Bu alanlar aslında ana metropoliten alanların komşuluğundaki kırsal alanlardır (Glasmier ve Howland, 1995).

Dillman ve Beck (1986) ise metropoliten alan dışı bölgelerin telekominikasyon altyapısı üst düzey teknolojileri desteklemek için yeterli olmadığından diğer bölgelerle iletişimi sağlama da yetersiz kaldığını belirtmektedir.

Ayrıca hizmet üretimi içeren görevlerin standartlaşması ve rutinleşmesi zordur (Singelmann ve Mencken, 1992).

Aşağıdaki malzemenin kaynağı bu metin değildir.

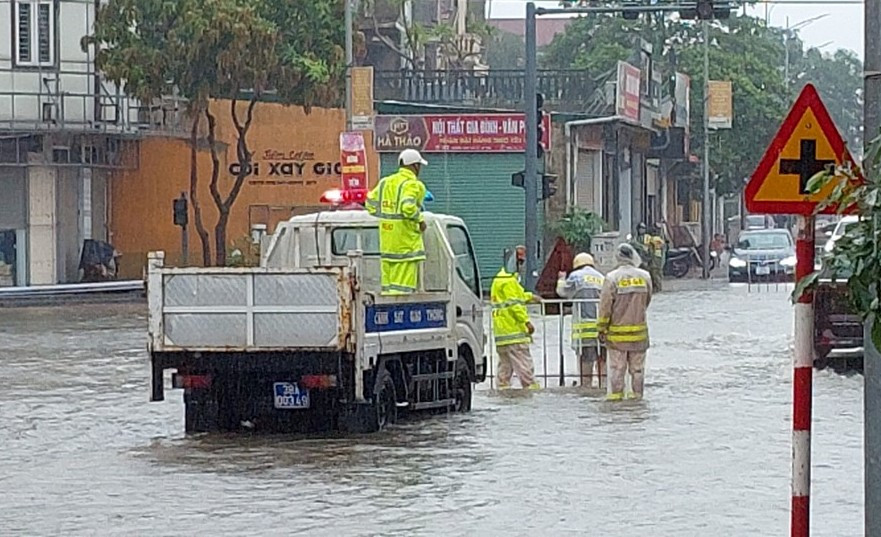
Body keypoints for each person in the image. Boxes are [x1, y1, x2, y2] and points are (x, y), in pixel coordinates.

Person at [366, 148, 428, 295]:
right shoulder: (413, 184)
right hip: (405, 245)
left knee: (388, 290)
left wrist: (386, 216)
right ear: (415, 166)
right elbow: (407, 207)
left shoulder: (385, 183)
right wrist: (420, 220)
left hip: (387, 244)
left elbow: (370, 203)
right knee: (403, 291)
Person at [598, 243, 653, 401]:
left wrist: (601, 328)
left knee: (617, 368)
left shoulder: (612, 278)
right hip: (639, 334)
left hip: (617, 335)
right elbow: (647, 300)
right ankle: (637, 399)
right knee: (638, 370)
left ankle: (616, 401)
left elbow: (605, 306)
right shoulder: (645, 276)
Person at [491, 245, 541, 390]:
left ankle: (503, 392)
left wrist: (530, 297)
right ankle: (532, 390)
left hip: (501, 332)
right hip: (513, 330)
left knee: (505, 366)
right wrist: (526, 322)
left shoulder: (500, 279)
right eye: (521, 262)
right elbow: (515, 305)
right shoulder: (509, 281)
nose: (522, 266)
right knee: (523, 363)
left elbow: (512, 298)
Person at [556, 252, 606, 389]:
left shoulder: (576, 276)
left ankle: (586, 387)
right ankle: (604, 386)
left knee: (586, 360)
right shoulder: (601, 277)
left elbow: (563, 292)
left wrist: (561, 279)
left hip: (584, 328)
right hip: (603, 327)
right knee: (603, 358)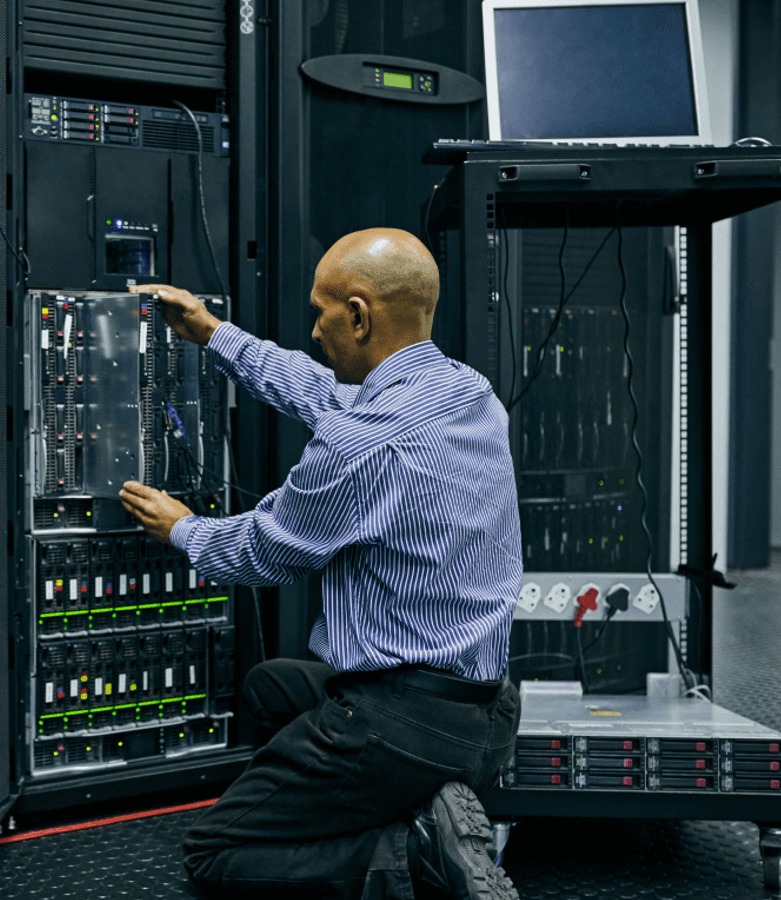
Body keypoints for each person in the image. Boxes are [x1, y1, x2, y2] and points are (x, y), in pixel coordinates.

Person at [119, 228, 522, 900]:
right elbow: (323, 391)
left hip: (403, 724)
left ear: (359, 315)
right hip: (487, 715)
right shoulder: (466, 391)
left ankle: (410, 854)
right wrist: (214, 333)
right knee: (271, 686)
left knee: (215, 854)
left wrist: (182, 529)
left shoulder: (359, 446)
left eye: (321, 312)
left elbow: (263, 551)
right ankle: (426, 804)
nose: (313, 330)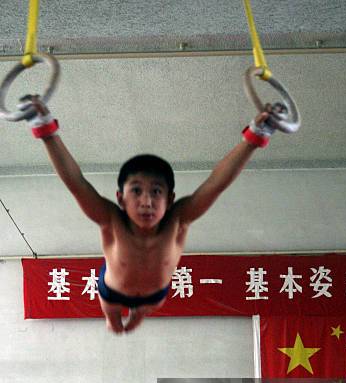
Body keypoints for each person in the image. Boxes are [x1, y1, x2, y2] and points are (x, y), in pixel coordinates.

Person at [21, 95, 276, 333]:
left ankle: (137, 315)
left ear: (170, 199)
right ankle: (114, 321)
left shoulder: (179, 220)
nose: (147, 202)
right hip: (112, 290)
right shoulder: (110, 219)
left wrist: (253, 139)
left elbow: (215, 183)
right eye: (136, 191)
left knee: (142, 313)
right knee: (114, 323)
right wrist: (46, 131)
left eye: (156, 192)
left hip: (155, 295)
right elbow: (76, 182)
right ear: (120, 198)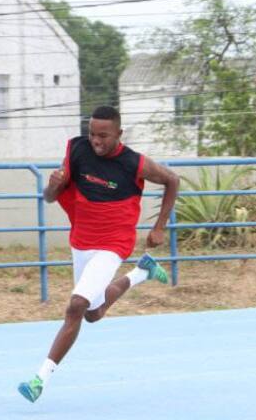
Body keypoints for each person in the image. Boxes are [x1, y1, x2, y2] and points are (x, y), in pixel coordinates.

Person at [18, 105, 180, 402]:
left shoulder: (135, 163)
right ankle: (141, 272)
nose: (96, 141)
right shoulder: (78, 151)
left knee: (76, 306)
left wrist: (159, 227)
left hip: (113, 244)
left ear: (119, 133)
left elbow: (172, 180)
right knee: (92, 313)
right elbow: (51, 198)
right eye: (92, 134)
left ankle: (39, 379)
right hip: (81, 242)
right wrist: (51, 187)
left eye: (103, 136)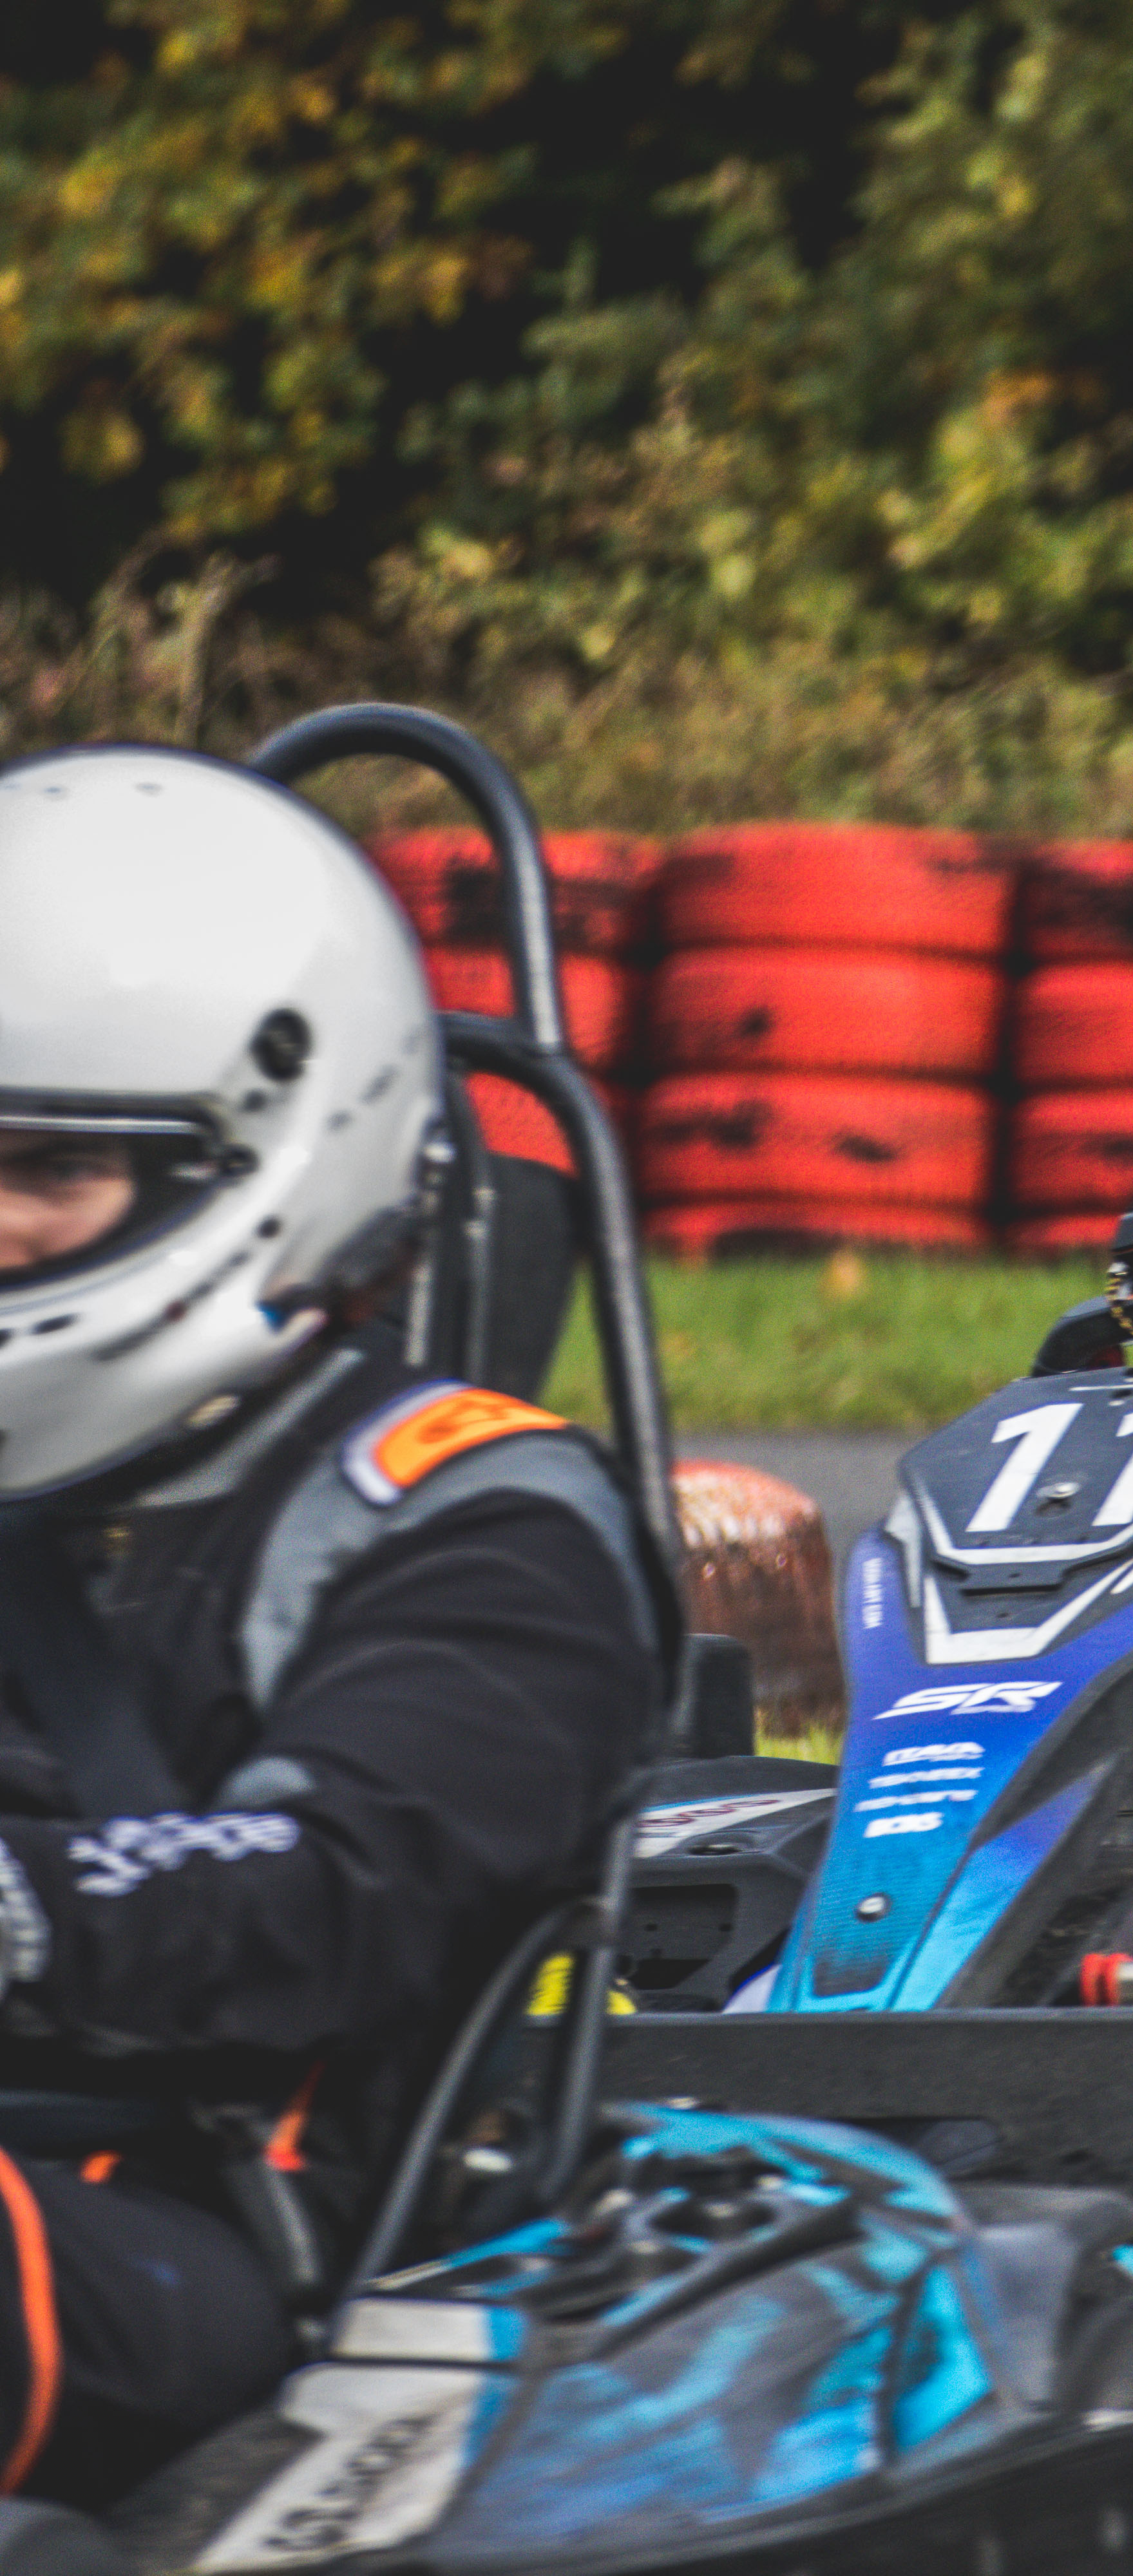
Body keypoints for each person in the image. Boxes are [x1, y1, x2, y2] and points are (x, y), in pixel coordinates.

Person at [0, 749, 662, 2505]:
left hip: (207, 2225)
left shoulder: (477, 1516)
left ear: (259, 1168)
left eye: (45, 1167)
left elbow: (340, 1885)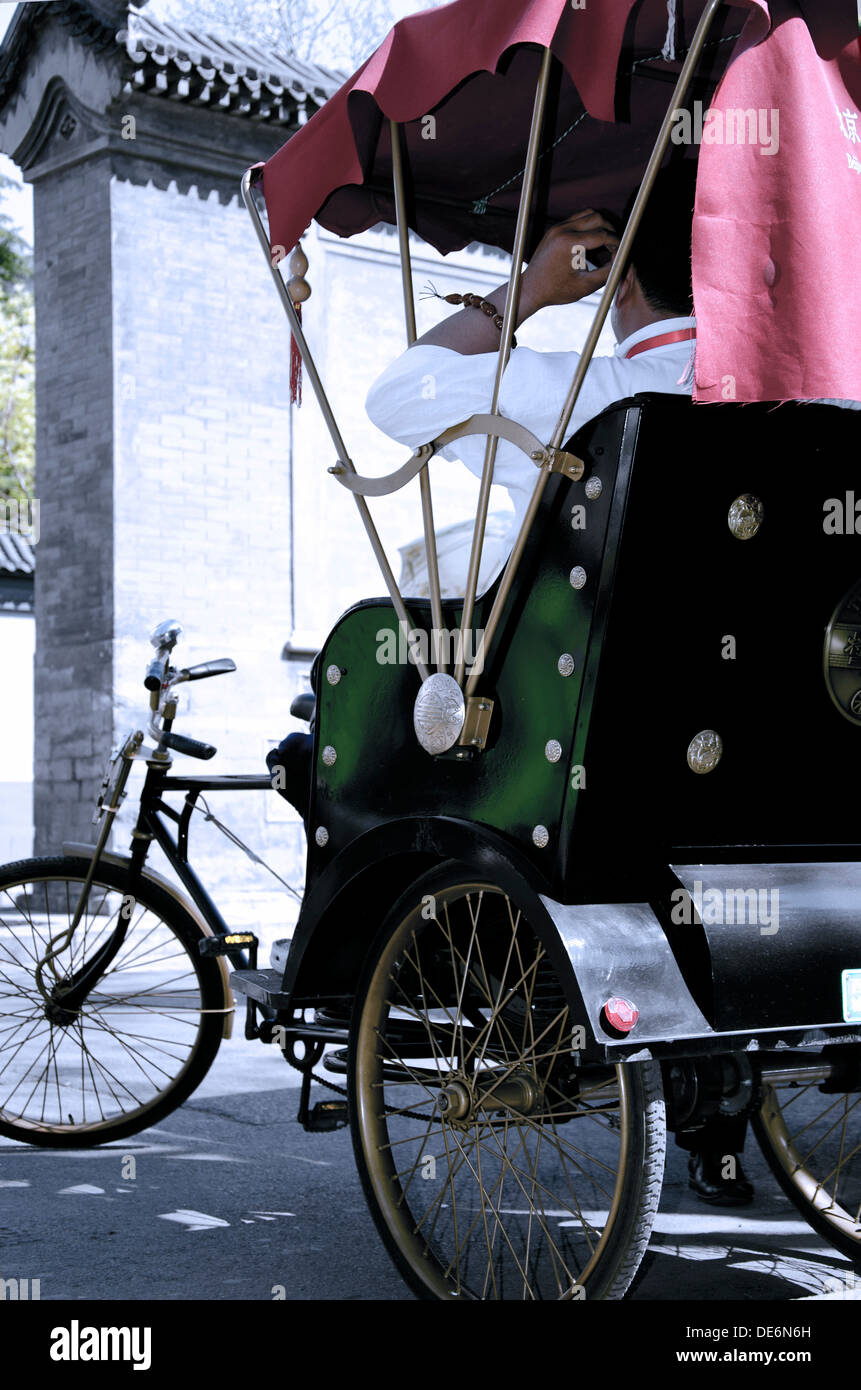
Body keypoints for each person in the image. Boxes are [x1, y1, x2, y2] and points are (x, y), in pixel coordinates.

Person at [361, 160, 754, 1206]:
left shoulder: (592, 389)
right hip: (765, 764)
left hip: (604, 756)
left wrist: (526, 294)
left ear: (616, 271)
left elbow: (395, 399)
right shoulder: (803, 389)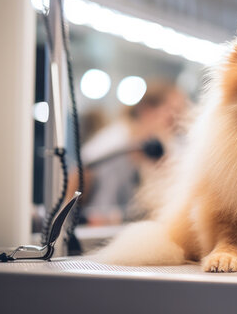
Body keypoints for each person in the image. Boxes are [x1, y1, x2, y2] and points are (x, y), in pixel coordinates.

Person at [79, 81, 188, 225]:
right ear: (147, 111)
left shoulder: (167, 149)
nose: (177, 124)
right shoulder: (113, 144)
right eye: (173, 114)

Bu durum özellikle üretici hizmetlerin sağlanmasında geçerlidir. Bu nedenle kent sosyologları üretici hizmet hareketlerinin yüz yüze iletişime ihtiyaç duyduğunu ve belirli fonksiyonların pazara yakın; metropoliten alanlarda ve müşteriye yakın yer seçmesi gerektiğini savunmaktadır (Irwin ve Kasarda, 1991; Sassen, 1991, 1994). Veri girişi gibi bazı üretici hizmet faaliyetleri standarta ve rutine oturtulabilir; böylece “arka ofis” olarak kullanılarak metropoliten alan dışında düşük eğitimli işgücü avantajlarından yararlanılabilir (Glasmier ve Howland, 1995; Hepworth ve diğerleri, 1987; Couto, 1994; Fuguitt ve diğerleri, 1989).

Fuguitt ve diğerleri (1989) üretici hizmet firmalarının desantralize olamayacağını çünkü birçok metropoliten alan dışı yerleşmelerin bu fonksiyonları sağlayacak matematiksel ve kültürel olarak yetenekli işgücüne sahip olmadığını savunmaktadır. Maggard (1994) ve Couto (1994) ise üretici hizmetlerin arka ofis rutin işlerini yaptıklarını belirtmektedir. Metropoliten alan dışı yerleşmelerdeki arka ofis hizmetleri ekonomik gelişmeyi sağlayan üst kalite üretici hizmet işlerini temsil etmemektedir.

Glasmeier ve Howland’ın (1995) çalışmalarına göre “arka ofis” hizmetlerin metropoliten alan dışında sahip oldukları limitli ekonomik gelişme yaratma kapasiteleri ile metropoliten alan ekonomileriyle fonksiyonel olarak entegre olamamaktadır.

Mencken ve Singelmann’ın (1998) 1980’lerde metropoliten alan ve dışındaki çalışmalarına göre üretici hizmetler yoğunluğu işgücü, gelir ve kazançların metropoliten alan ekonomilerindeki gelişmesi üzerinde pozitif etki yapmaktayken, metropoliten alan dışı ekonomilerde negatif ya da etkisiz kalmaktadır.

Üretici hizmetler işgücünün önemi merkezden uzaklaştıkça artmakta, federal antlaşmalar ile arttırılmaktadır. Bu sayede üretici hitmetlerin merkez dışına doğru büyümesi teşvik edilmektedir (Harrington ve Campbell, 1997).